Dependency Mapping With Graphs
Ian 'z0r0' Abreu / January 2024 (272 Words, 2 Minutes)
Preamble ramble
It’s a hilarious example of what we all know is true about the modern digital ecosystem- it’s built on the backs of a small handfull of underresourced projects. Projects that’re maintained by weekend warriors, developers with some niche interest, and/or just a guy that wrote a thing 10 years ago that somehow has become his passion project. Some of these packages are utilized in tens or even hundreds of thousands of installs, underpinning billions of dollars in commercial revenue and yet only a small handful of that money gets funneled back to the maintainers of those core software packages.
…yet if one of those projects was to have a critical flaw it would have an oversized impact on the security of the world around us.
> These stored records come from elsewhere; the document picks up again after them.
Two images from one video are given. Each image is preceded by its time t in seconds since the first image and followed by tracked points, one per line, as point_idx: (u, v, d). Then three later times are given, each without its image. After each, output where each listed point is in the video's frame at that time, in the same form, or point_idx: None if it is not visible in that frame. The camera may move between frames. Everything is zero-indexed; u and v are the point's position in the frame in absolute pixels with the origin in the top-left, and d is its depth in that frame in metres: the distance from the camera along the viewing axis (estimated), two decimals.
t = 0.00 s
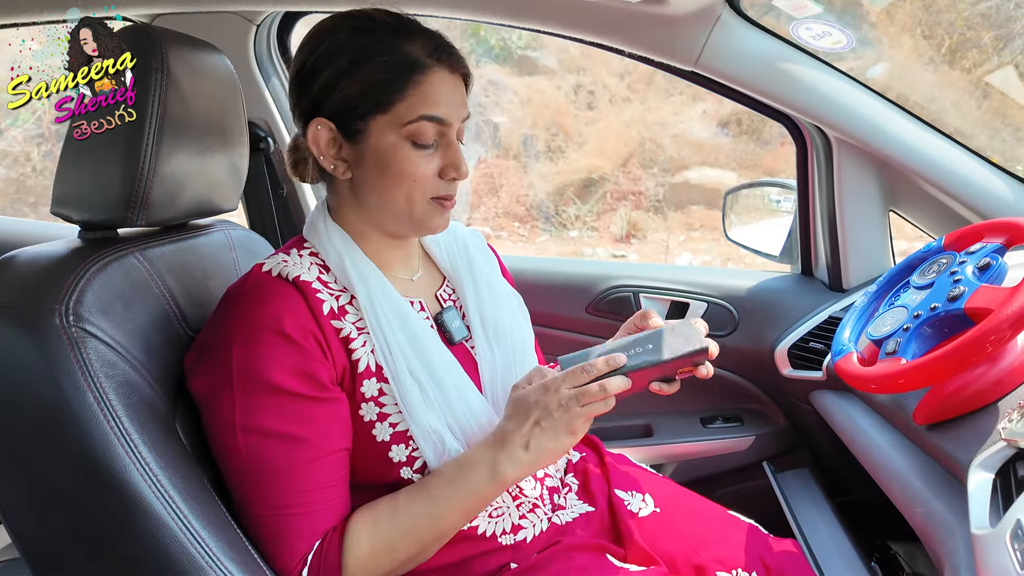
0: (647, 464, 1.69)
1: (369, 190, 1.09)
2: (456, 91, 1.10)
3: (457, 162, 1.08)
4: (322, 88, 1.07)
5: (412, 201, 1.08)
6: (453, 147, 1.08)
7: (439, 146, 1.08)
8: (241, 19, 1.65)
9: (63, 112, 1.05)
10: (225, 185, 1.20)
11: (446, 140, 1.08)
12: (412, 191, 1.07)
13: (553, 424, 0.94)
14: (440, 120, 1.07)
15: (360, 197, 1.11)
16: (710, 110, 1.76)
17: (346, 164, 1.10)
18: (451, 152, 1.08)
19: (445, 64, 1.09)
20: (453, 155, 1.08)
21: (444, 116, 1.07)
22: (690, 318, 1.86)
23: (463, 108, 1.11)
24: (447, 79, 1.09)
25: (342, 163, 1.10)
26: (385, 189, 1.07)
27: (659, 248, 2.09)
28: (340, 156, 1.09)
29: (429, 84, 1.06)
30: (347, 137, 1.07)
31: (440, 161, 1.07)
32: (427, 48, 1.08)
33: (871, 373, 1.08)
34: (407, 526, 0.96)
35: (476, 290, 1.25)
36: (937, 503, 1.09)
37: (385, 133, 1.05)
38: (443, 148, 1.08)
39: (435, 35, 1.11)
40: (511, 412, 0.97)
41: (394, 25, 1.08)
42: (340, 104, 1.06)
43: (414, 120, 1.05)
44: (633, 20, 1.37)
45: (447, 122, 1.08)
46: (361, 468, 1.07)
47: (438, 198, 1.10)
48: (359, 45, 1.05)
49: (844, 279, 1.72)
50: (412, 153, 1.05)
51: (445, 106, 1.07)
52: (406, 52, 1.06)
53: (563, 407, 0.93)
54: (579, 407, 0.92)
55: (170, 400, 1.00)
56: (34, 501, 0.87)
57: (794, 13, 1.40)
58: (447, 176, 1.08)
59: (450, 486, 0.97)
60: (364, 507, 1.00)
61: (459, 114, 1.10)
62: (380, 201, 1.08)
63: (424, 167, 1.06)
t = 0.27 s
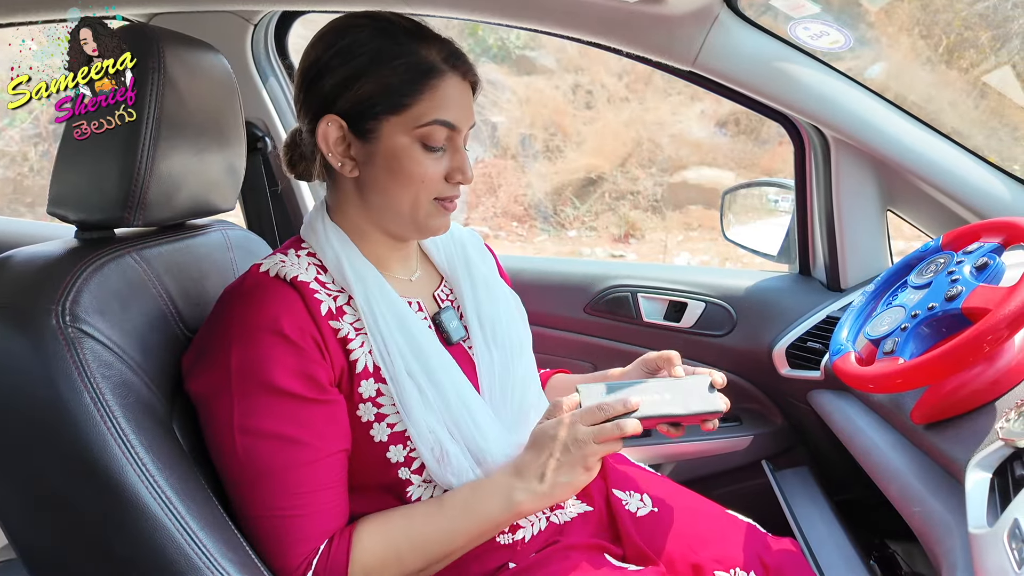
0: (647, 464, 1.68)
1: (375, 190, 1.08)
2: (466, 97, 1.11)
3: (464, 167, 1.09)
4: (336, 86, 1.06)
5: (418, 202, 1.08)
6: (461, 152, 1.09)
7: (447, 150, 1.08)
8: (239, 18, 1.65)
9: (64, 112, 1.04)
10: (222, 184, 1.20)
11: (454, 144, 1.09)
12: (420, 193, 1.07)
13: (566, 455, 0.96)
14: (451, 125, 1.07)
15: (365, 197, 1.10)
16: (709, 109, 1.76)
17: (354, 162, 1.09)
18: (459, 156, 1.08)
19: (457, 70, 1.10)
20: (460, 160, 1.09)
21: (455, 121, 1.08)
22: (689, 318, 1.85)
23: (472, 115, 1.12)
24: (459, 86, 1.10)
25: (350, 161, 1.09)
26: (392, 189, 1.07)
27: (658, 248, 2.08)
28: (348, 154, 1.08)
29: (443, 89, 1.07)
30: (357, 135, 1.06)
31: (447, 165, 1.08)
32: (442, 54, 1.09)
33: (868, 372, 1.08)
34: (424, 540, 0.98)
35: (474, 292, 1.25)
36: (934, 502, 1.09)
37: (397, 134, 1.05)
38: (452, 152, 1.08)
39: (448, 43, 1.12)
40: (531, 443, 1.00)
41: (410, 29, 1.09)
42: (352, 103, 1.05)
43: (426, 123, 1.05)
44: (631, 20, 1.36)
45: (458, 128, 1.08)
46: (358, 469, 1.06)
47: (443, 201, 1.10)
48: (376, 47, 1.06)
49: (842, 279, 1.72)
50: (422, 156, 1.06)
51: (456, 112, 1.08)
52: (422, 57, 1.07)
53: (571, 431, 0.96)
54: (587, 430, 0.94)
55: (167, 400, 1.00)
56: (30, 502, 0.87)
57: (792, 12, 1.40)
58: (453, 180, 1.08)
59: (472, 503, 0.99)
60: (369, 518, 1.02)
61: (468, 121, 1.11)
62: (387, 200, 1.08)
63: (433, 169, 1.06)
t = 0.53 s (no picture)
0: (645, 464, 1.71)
1: (379, 190, 1.08)
2: (474, 104, 1.11)
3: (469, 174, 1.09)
4: (347, 86, 1.06)
5: (422, 205, 1.08)
6: (467, 160, 1.10)
7: (454, 156, 1.09)
8: (237, 17, 1.65)
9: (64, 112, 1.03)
10: (220, 184, 1.20)
11: (461, 151, 1.09)
12: (425, 198, 1.08)
13: (570, 482, 0.99)
14: (459, 132, 1.08)
15: (370, 197, 1.10)
16: (707, 109, 1.76)
17: (360, 162, 1.08)
18: (465, 163, 1.09)
19: (469, 77, 1.11)
20: (465, 166, 1.09)
21: (464, 129, 1.08)
22: (687, 317, 1.85)
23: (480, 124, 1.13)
24: (469, 93, 1.10)
25: (357, 161, 1.08)
26: (396, 191, 1.07)
27: (656, 248, 2.09)
28: (355, 154, 1.08)
29: (454, 96, 1.07)
30: (365, 136, 1.06)
31: (452, 170, 1.08)
32: (455, 61, 1.09)
33: (866, 372, 1.08)
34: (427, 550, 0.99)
35: (474, 293, 1.25)
36: (932, 502, 1.10)
37: (405, 137, 1.05)
38: (458, 158, 1.09)
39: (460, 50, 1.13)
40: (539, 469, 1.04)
41: (424, 35, 1.09)
42: (362, 103, 1.05)
43: (436, 129, 1.06)
44: (628, 19, 1.36)
45: (466, 135, 1.09)
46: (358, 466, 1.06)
47: (445, 205, 1.11)
48: (390, 51, 1.06)
49: (840, 279, 1.73)
50: (430, 161, 1.06)
51: (465, 120, 1.09)
52: (435, 63, 1.07)
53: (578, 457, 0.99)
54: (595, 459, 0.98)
55: (165, 400, 1.00)
56: (28, 502, 0.87)
57: (790, 12, 1.40)
58: (457, 186, 1.09)
59: (481, 517, 1.01)
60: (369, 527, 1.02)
61: (477, 129, 1.11)
62: (391, 202, 1.08)
63: (439, 174, 1.07)
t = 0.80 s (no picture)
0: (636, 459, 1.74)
1: (353, 185, 1.08)
2: (456, 106, 1.08)
3: (440, 175, 1.07)
4: (325, 80, 1.07)
5: (391, 203, 1.07)
6: (440, 160, 1.06)
7: (427, 156, 1.06)
8: (225, 12, 1.63)
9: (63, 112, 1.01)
10: (209, 180, 1.18)
11: (435, 152, 1.06)
12: (393, 195, 1.06)
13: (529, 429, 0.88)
14: (433, 133, 1.05)
15: (346, 192, 1.10)
16: (698, 105, 1.76)
17: (336, 156, 1.08)
18: (437, 164, 1.06)
19: (453, 78, 1.08)
20: (439, 167, 1.07)
21: (438, 131, 1.05)
22: (678, 313, 1.86)
23: (460, 127, 1.09)
24: (450, 96, 1.07)
25: (333, 154, 1.08)
26: (367, 187, 1.06)
27: (648, 244, 2.06)
28: (331, 147, 1.08)
29: (430, 98, 1.04)
30: (341, 131, 1.05)
31: (424, 171, 1.06)
32: (435, 63, 1.06)
33: (856, 366, 1.08)
34: (394, 540, 0.93)
35: (464, 287, 1.24)
36: (921, 496, 1.10)
37: (376, 134, 1.03)
38: (431, 158, 1.06)
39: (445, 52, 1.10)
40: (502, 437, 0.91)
41: (406, 36, 1.07)
42: (339, 98, 1.05)
43: (407, 127, 1.03)
44: (616, 13, 1.34)
45: (440, 137, 1.06)
46: (350, 456, 1.06)
47: (417, 205, 1.09)
48: (369, 47, 1.05)
49: (830, 274, 1.74)
50: (399, 159, 1.04)
51: (442, 122, 1.06)
52: (412, 64, 1.04)
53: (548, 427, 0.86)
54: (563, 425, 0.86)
55: (154, 399, 0.99)
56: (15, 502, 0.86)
57: (780, 8, 1.40)
58: (428, 187, 1.07)
59: (444, 504, 0.92)
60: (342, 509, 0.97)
61: (454, 132, 1.08)
62: (362, 198, 1.08)
63: (408, 173, 1.05)
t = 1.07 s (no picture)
0: (636, 458, 1.74)
1: (353, 189, 1.08)
2: (458, 114, 1.07)
3: (440, 183, 1.06)
4: (325, 85, 1.06)
5: (390, 210, 1.07)
6: (440, 168, 1.06)
7: (427, 164, 1.06)
8: (225, 12, 1.63)
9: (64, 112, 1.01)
10: (209, 180, 1.19)
11: (435, 159, 1.06)
12: (392, 203, 1.06)
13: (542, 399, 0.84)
14: (433, 142, 1.04)
15: (345, 195, 1.10)
16: (698, 105, 1.76)
17: (335, 160, 1.08)
18: (436, 172, 1.06)
19: (455, 86, 1.06)
20: (438, 175, 1.06)
21: (438, 139, 1.04)
22: (678, 313, 1.86)
23: (462, 134, 1.08)
24: (452, 104, 1.06)
25: (332, 158, 1.08)
26: (366, 193, 1.06)
27: (648, 244, 2.07)
28: (331, 150, 1.08)
29: (431, 106, 1.03)
30: (340, 135, 1.05)
31: (424, 178, 1.06)
32: (438, 70, 1.05)
33: (857, 366, 1.08)
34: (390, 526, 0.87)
35: (464, 288, 1.24)
36: (921, 495, 1.10)
37: (376, 142, 1.03)
38: (431, 165, 1.06)
39: (448, 57, 1.08)
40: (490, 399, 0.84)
41: (409, 41, 1.06)
42: (339, 103, 1.04)
43: (407, 136, 1.02)
44: (620, 14, 1.35)
45: (441, 145, 1.05)
46: (352, 455, 1.05)
47: (416, 211, 1.09)
48: (371, 53, 1.04)
49: (830, 274, 1.74)
50: (399, 167, 1.04)
51: (443, 130, 1.05)
52: (413, 71, 1.02)
53: (537, 375, 0.82)
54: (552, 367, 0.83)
55: (154, 399, 0.99)
56: (16, 502, 0.85)
57: (780, 8, 1.40)
58: (428, 194, 1.07)
59: (438, 484, 0.85)
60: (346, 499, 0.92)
61: (455, 139, 1.07)
62: (361, 203, 1.08)
63: (408, 181, 1.04)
- CVE-2016–3714: ImageTragic
- CVE-2014-6271: ShellShock
- CVE-2021-44228: Log4Shell
These are just some of the examples of the vulnerabilities that rocked the security community, but in all of these cases were projects that were highly utilized, and under-resourced for the true critical infrastructure that they provided.
Intro
Why does any of this matter, right? Well, a while back I began wondering to myself
So- today is the day that I begin my quest to hopefully come up with solves for these (non) trivial problems, and hopefully learn some new things along the way.
My Gameplan
- In order to solve the complex dependency graph problem, I’m going to have to learn to use graph databases.
- I’m going to iterate a bit on a data model that works for a repository/build repository that’s easy to parse.
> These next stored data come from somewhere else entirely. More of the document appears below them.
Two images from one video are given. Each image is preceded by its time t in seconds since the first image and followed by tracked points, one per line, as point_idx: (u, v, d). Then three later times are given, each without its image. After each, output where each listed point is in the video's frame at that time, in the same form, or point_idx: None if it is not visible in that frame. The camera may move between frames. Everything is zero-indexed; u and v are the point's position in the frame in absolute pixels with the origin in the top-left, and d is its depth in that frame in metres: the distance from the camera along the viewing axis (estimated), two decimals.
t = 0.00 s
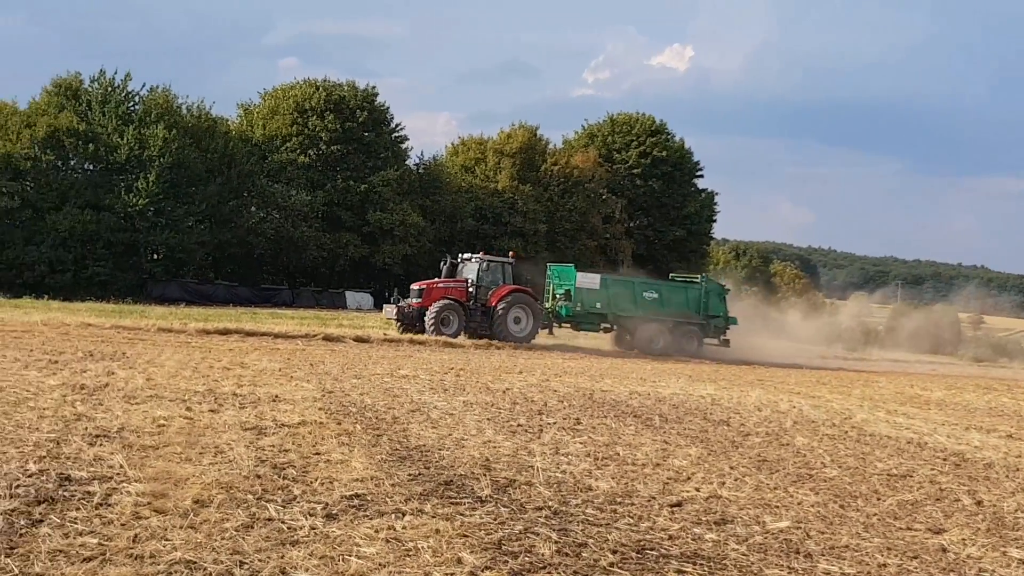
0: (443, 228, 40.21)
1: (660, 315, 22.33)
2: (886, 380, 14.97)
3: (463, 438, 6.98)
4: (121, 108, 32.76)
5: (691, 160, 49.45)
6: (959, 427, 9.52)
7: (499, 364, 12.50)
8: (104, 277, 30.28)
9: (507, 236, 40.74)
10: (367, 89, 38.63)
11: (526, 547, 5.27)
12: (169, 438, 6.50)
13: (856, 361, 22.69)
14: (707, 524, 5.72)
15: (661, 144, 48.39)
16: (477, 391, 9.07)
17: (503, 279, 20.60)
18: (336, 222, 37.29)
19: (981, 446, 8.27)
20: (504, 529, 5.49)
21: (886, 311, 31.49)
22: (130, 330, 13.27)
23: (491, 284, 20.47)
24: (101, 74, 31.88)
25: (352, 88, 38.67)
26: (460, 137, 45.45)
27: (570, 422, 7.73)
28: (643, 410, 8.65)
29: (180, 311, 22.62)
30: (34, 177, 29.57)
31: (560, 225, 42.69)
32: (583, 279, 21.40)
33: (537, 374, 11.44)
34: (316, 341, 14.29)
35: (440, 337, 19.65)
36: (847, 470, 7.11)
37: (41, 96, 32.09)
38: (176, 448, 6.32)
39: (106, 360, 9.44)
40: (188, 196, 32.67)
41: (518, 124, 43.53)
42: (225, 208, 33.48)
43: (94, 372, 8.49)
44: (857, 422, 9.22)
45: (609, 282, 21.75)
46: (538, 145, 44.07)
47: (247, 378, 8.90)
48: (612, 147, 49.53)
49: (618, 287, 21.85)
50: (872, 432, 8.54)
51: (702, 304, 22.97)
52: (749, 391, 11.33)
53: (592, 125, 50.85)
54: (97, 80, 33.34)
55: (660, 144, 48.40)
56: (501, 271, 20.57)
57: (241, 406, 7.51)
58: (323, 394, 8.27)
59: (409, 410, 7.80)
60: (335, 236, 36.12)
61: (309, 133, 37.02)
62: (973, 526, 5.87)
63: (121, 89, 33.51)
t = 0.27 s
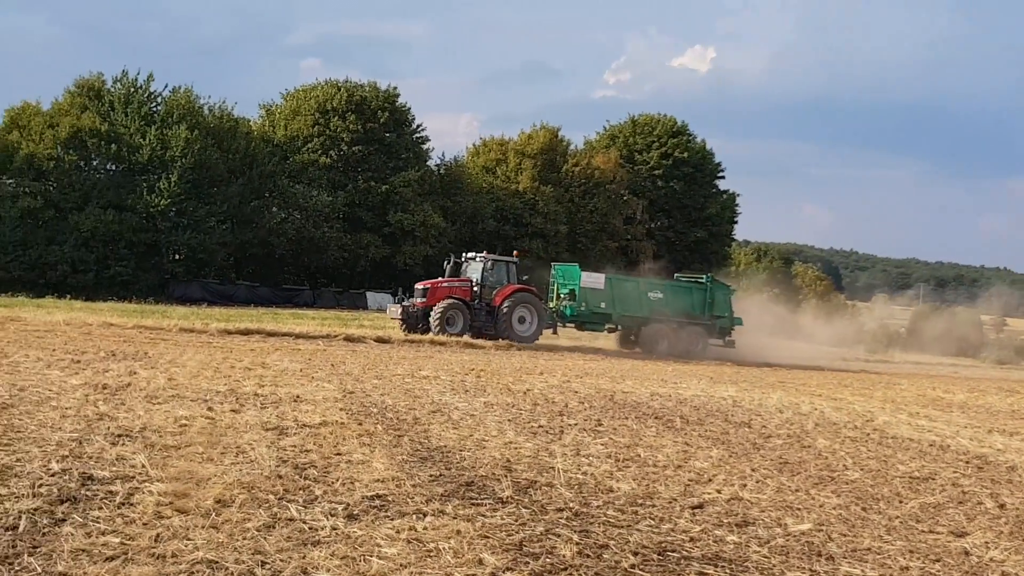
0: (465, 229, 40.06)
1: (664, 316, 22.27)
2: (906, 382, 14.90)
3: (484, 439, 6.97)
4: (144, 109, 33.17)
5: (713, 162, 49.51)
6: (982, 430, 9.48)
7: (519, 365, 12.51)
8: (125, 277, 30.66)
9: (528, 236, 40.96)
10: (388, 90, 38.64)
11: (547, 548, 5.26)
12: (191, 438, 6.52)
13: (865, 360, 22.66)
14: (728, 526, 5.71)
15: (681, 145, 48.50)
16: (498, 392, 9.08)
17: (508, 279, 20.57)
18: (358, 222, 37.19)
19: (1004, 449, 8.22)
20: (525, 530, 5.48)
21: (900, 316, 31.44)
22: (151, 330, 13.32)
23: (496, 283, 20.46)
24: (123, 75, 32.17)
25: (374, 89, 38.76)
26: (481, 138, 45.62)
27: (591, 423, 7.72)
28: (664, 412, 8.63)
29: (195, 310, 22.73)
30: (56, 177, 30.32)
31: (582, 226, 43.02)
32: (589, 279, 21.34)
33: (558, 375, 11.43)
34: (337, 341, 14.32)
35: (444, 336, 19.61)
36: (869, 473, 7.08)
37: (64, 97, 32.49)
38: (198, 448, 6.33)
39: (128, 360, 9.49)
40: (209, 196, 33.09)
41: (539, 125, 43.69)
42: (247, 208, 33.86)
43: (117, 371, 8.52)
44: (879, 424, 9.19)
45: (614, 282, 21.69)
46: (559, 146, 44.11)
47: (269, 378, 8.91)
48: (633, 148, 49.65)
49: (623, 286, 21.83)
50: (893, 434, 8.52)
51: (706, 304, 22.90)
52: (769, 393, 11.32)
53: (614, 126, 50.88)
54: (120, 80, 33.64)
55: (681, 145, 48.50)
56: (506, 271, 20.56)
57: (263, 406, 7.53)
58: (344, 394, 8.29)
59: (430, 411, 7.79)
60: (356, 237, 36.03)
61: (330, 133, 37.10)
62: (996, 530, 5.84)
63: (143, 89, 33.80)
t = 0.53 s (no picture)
0: (487, 230, 40.00)
1: (671, 315, 22.18)
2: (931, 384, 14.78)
3: (508, 440, 6.97)
4: (168, 110, 33.30)
5: (736, 162, 49.43)
6: (1008, 431, 9.43)
7: (541, 366, 12.50)
8: (150, 278, 30.87)
9: (551, 237, 40.70)
10: (411, 91, 38.40)
11: (571, 549, 5.26)
12: (215, 439, 6.53)
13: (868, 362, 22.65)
14: (753, 528, 5.69)
15: (705, 146, 48.40)
16: (521, 392, 9.08)
17: (515, 279, 20.55)
18: (381, 224, 36.96)
19: None
20: (549, 531, 5.48)
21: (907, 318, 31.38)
22: (174, 331, 13.36)
23: (503, 283, 20.43)
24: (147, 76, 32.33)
25: (397, 89, 38.38)
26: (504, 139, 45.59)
27: (615, 424, 7.71)
28: (688, 413, 8.62)
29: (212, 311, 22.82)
30: (80, 178, 30.69)
31: (604, 228, 42.96)
32: (595, 279, 21.33)
33: (582, 376, 11.41)
34: (360, 342, 14.32)
35: (451, 335, 19.57)
36: (893, 473, 7.07)
37: (88, 99, 32.82)
38: (222, 449, 6.35)
39: (153, 360, 9.52)
40: (233, 198, 33.22)
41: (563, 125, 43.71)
42: (270, 210, 33.87)
43: (141, 372, 8.55)
44: (904, 426, 9.16)
45: (621, 282, 21.64)
46: (582, 147, 43.98)
47: (293, 379, 8.92)
48: (656, 149, 49.55)
49: (630, 286, 21.75)
50: (918, 435, 8.50)
51: (714, 304, 22.65)
52: (794, 395, 11.27)
53: (637, 127, 50.74)
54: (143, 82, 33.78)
55: (704, 146, 48.39)
56: (513, 271, 20.54)
57: (286, 407, 7.53)
58: (367, 395, 8.29)
59: (454, 412, 7.79)
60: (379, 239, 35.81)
61: (354, 134, 36.93)
62: (1023, 531, 5.82)
63: (167, 91, 33.90)
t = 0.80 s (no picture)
0: (497, 232, 39.90)
1: (666, 316, 22.13)
2: (944, 385, 14.71)
3: (518, 442, 6.96)
4: (178, 113, 33.28)
5: (746, 163, 49.54)
6: (1021, 433, 9.41)
7: (552, 368, 12.50)
8: (160, 280, 30.86)
9: (561, 239, 40.67)
10: (421, 93, 38.41)
11: (582, 551, 5.25)
12: (226, 441, 6.53)
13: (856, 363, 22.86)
14: (764, 530, 5.68)
15: (715, 147, 48.53)
16: (532, 395, 9.08)
17: (509, 279, 20.56)
18: (391, 226, 37.09)
19: None
20: (559, 533, 5.47)
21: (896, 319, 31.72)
22: (185, 333, 13.37)
23: (497, 283, 20.41)
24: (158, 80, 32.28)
25: (407, 92, 38.60)
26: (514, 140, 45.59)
27: (625, 426, 7.70)
28: (699, 415, 8.61)
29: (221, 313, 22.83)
30: (91, 181, 30.64)
31: (615, 229, 42.75)
32: (589, 279, 21.16)
33: (593, 378, 11.40)
34: (371, 344, 14.31)
35: (445, 336, 19.53)
36: (905, 475, 7.05)
37: (98, 102, 32.80)
38: (233, 452, 6.35)
39: (164, 363, 9.52)
40: (244, 200, 33.13)
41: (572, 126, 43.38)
42: (281, 213, 33.89)
43: (152, 375, 8.55)
44: (915, 427, 9.14)
45: (615, 282, 21.51)
46: (593, 147, 43.93)
47: (303, 381, 8.92)
48: (666, 150, 49.73)
49: (624, 287, 21.66)
50: (930, 437, 8.48)
51: (708, 304, 22.69)
52: (805, 396, 11.25)
53: (647, 128, 50.88)
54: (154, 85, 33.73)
55: (715, 147, 48.52)
56: (507, 271, 20.55)
57: (297, 409, 7.52)
58: (377, 397, 8.30)
59: (464, 414, 7.78)
60: (390, 241, 36.08)
61: (364, 137, 37.22)
62: None
63: (178, 94, 33.90)
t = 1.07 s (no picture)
0: (500, 233, 39.38)
1: (651, 315, 22.17)
2: (948, 385, 14.65)
3: (522, 444, 6.96)
4: (180, 116, 33.48)
5: (749, 163, 49.69)
6: None
7: (555, 369, 12.49)
8: (164, 284, 30.88)
9: (564, 240, 40.72)
10: (423, 95, 38.33)
11: (586, 553, 5.24)
12: (230, 444, 6.53)
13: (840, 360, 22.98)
14: (768, 530, 5.68)
15: (718, 147, 48.85)
16: (535, 396, 9.09)
17: (494, 279, 20.52)
18: (393, 228, 36.94)
19: None
20: (563, 534, 5.47)
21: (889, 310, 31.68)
22: (188, 336, 13.38)
23: (483, 283, 20.36)
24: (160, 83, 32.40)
25: (409, 94, 38.51)
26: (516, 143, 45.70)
27: (629, 427, 7.70)
28: (701, 415, 8.61)
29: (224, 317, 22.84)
30: (94, 185, 30.87)
31: (618, 230, 42.73)
32: (574, 278, 21.11)
33: (596, 379, 11.38)
34: (375, 347, 14.29)
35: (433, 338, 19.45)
36: (909, 475, 7.04)
37: (101, 106, 32.98)
38: (237, 455, 6.35)
39: (168, 367, 9.52)
40: (246, 204, 33.25)
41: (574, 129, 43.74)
42: (283, 215, 33.79)
43: (156, 378, 8.55)
44: (918, 426, 9.12)
45: (600, 282, 21.45)
46: (594, 149, 44.03)
47: (307, 384, 8.90)
48: (668, 151, 50.09)
49: (610, 286, 21.63)
50: (933, 436, 8.47)
51: (693, 303, 22.81)
52: (808, 396, 11.26)
53: (649, 129, 51.12)
54: (156, 88, 33.77)
55: (718, 147, 48.86)
56: (492, 271, 20.52)
57: (300, 412, 7.52)
58: (381, 400, 8.30)
59: (467, 416, 7.78)
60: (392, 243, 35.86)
61: (366, 139, 37.20)
62: None
63: (179, 98, 34.08)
- I’ll add weights for things like complexity, age of project, number of contributors, etc.
- Based on my outputs I’ll do a real light impact analysis of a hypothecital package or two with a critical CVE (10/10 on the CVSS scale)
My expectation is that there are a small number of projects that meet the following criteria
- They’re dependencies of a “large” number of projects.
- The complexity of their codebases is statistically significant.
- the age of their codebases is ~7 years.
- The number of regular contributions is extremely small.
We’ll see what happens after that. I’ve got quite a bit of work ahead of me.